Another CPU Vulnerability: ZombieLoad Attack

Forum Moderators: open

Message Too Old, No Replies

Another CPU Vulnerability: ZombieLoad Attack

brotherhood of LAN

7:57 am on Nov 13, 2019 (gmt 0)

We disclosed Variant 2 to Intel on April 23th, 2019, and communicated that the attacks work on Cascade Lake CPUs on May 10th, 2019. On May 12th, 2019, the variant has been put under embargo and, thus, has not been published with the previous version of our ZombieLoad attack on May 14th, 2019.
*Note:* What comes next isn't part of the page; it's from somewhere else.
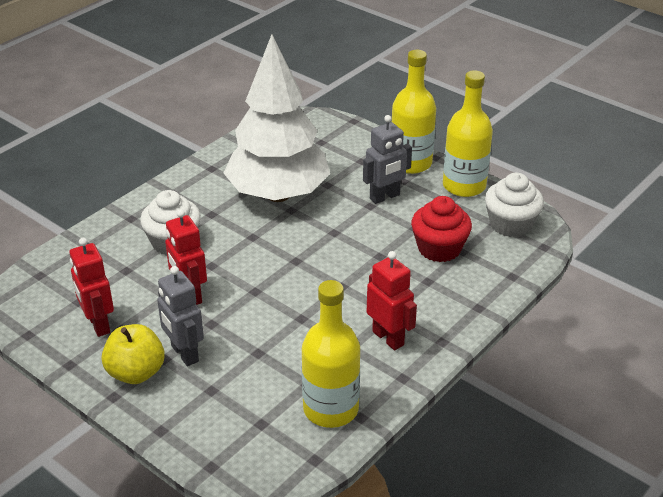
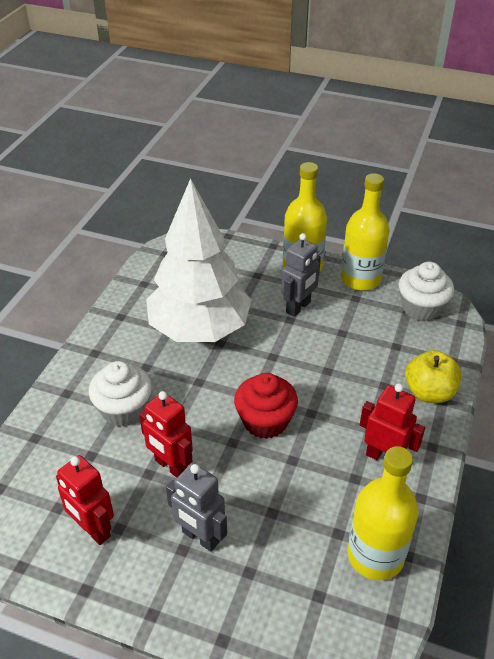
camera: 20 degrees left, 5 degrees up
yellow apple [102,324,165,384] -> yellow apple moved to [405,350,461,403]
red cupcake [411,196,472,262] -> red cupcake moved to [234,373,298,439]

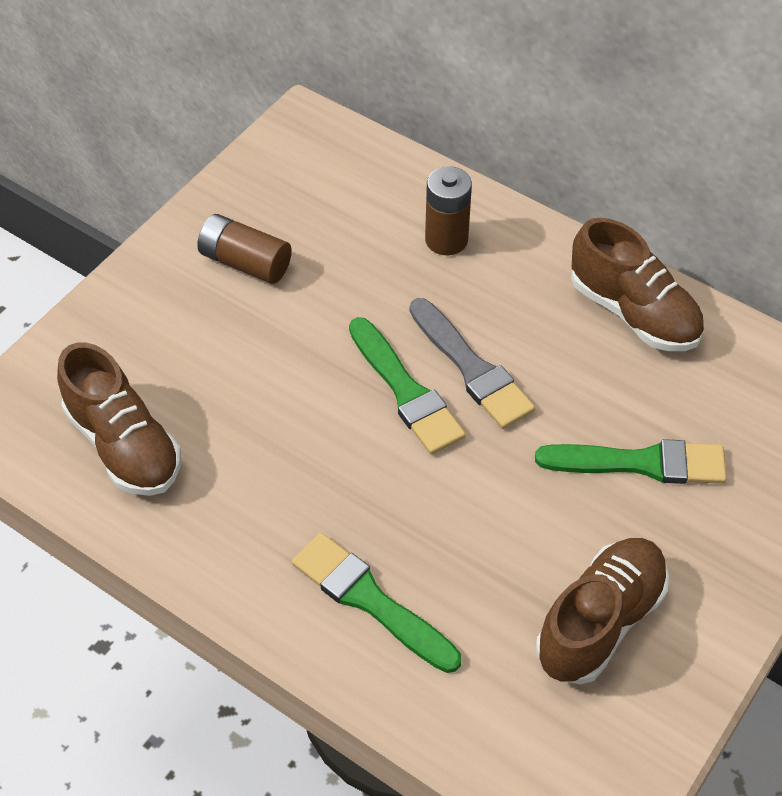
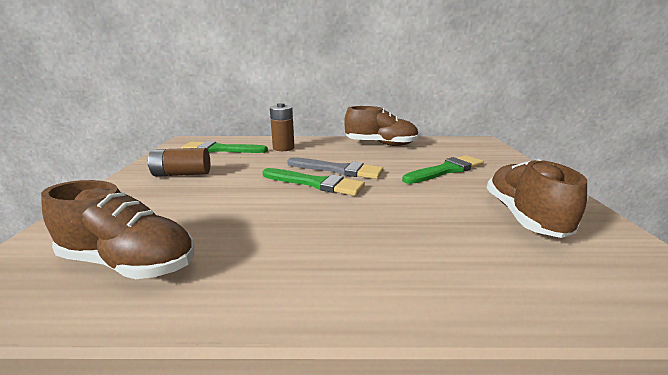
camera: 35 degrees left, 30 degrees down
green brush [292,532,461,673] -> green brush moved to [181,141,268,153]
https://zombieloadattack.com/

[edited by: engine at 9:52 am (utc) on Nov 13, 2019]
[edit reason] adding context [/edit]

engine

9:58 am on Nov 13, 2019 (gmt 0)

Just updating this new ZombieLoad CPU vulnerability, apparently, it affect PCs and can be exploited on cloud-based systems.

The recommendation is to update your OS.

Here's Intel's security advisory [intel.com...]

Deep Dive: Intel® Transactional Synchronization Extensions (Intel® TSX) Asynchronous Abort [software.intel.com]

Intel® Transactional Synchronization Extensions (Intel® TSX) Asynchronous Abort / CVE-2019-11135 / INTEL-SA-00270 [software.intel.com]

Kendo

12:27 am on Nov 14, 2019 (gmt 0)

Dunno if this is related or not but I found that our Windows server was running at 100% CPU activity most of the time causing sites to time out. Tracked it down to the DNS server that we had running in that server. Have since relocated that DNS service and shut down DNS on that Windows server.... server now running at 3-5% CPU activity all the time.

tangor

3:12 am on Nov 14, 2019 (gmt 0)

Oh, Goody! New Fun Things To Mess Around With when I need to be working on something else. :)

Sigh.

engine

11:14 am on Nov 14, 2019 (gmt 0)

I just realised that three of the machines I have are AMD. I've not heard of any issues there.